The international response has been one of consistent yet seemingly ineffective alarm. The UN human rights office and major human rights organizations have repeatedly voiced profound concern over Iran’s execution spree, condemning it as a mechanism of political repression and a violation of the right to life and due process. However, the rhetoric from Tehran’s judiciary chief demonstrates a resolute rejection of these appeals. His framing characterizes international criticism as the propaganda of an “aggressor enemy,” thereby justifying further crackdowns as acts of national defense. This creates a closed loop where external calls for mercy are used to fuel domestic propaganda, hardening the regime’s position and further isolating detainees from global protection.

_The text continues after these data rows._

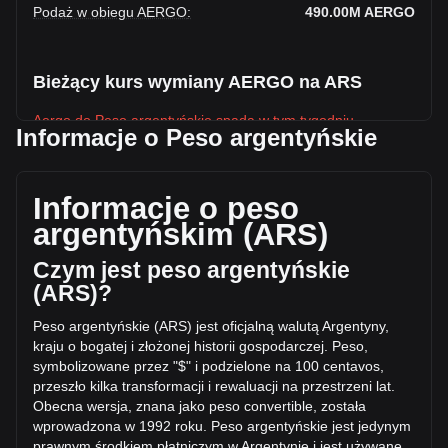
Podaż w obiegu AERGO
:
490.00M
AERGO
Bieżący kurs wymiany AERGO na ARS
Aergo do Peso argentyńskie spada w tym tygodniu.
Informacje o Peso argentyńskie
Obecna cena rynkowa Aergo wynosi ARS$10.56 na AERGO,
a łączna kapitalizacja rynkowa wynosi
ARS$5,175,375,112.14 ARS w oparciu o podaż w obiegu
Informacje o peso
490,000,000 AERGO. W ciągu ostatnich 24 godzin wolumen
argentyńskim (ARS)
obrotu Aergo zmienił się o -58.96% (ARS$-135,541,482.91
ARS). W ostatni dzień handlu, wolumen obrotu AERGO
Czym jest peso argentyńskie
wyniósł ARS$229,892,641.47.
(ARS)?
Peso argentyńskie (ARS) jest oficjalną walutą Argentyny,
Więcej informacji o Aergo na Bitget
kraju o bogatej i złożonej historii gospodarczej. Peso,
symbolizowane przez "$" i podzielone na 100 centavos,
Cena Aergo
przeszło kilka transformacji i rewaluacji na przestrzeni lat.
Prognoza ceny Aergo
Obecna wersja, znana jako p
eso convertible, została
Czym jest Aergo (AERGO)?
wprowadzona w 1992 roku. Peso argentyńskie jest jedynym
Kalkulator zysków Aergo
prawnym środkiem płatniczym w Argentynie i jest używane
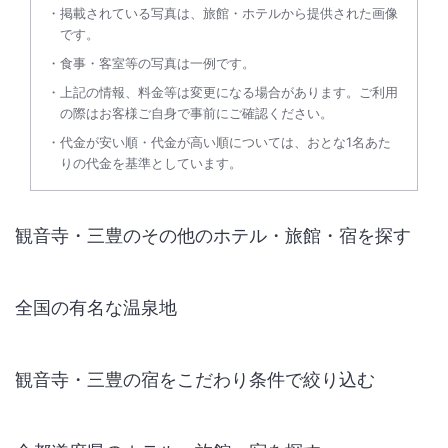
掲載されている写真は、旅館・ホテルから提供された画像
です。
食事・客室等の写真は一例です。
上記の情報、料金等は変更になる場合があります。ご利用
の際はお客様ご自身で事前にご確認ください。
代金が安い順・代金が高い順については、おとな1名あた
りの代金を基準としています。
観音寺・三豊のその他のホテル・旅館・宿を探す
全国の有名な温泉地
観音寺・三豊の宿をこだわり条件で絞り込む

Ultimately, the fates of Yaqoub Karimpour and Nasser Bakarzadeh transcend the specific, and likely fabricated, charges against them. They represent the human cost of a strategy that conflates security with brutality, and sovereignty with impunity. Their executions—following reported torture, denied legal rights, and shrouded in judicial secrecy—epitomize a system designed to eliminate perceived threats without transparency or mercy. As the execution toll rises, each death reinforces a stark reality: within Iran’s current political landscape, the lives of minorities, dissidents, and the accused are perilously vulnerable to the state’s most lethal and uncompromising instincts, deployed both to punish individuals and to telegraph a message of ruthless control to the nation and the watching world.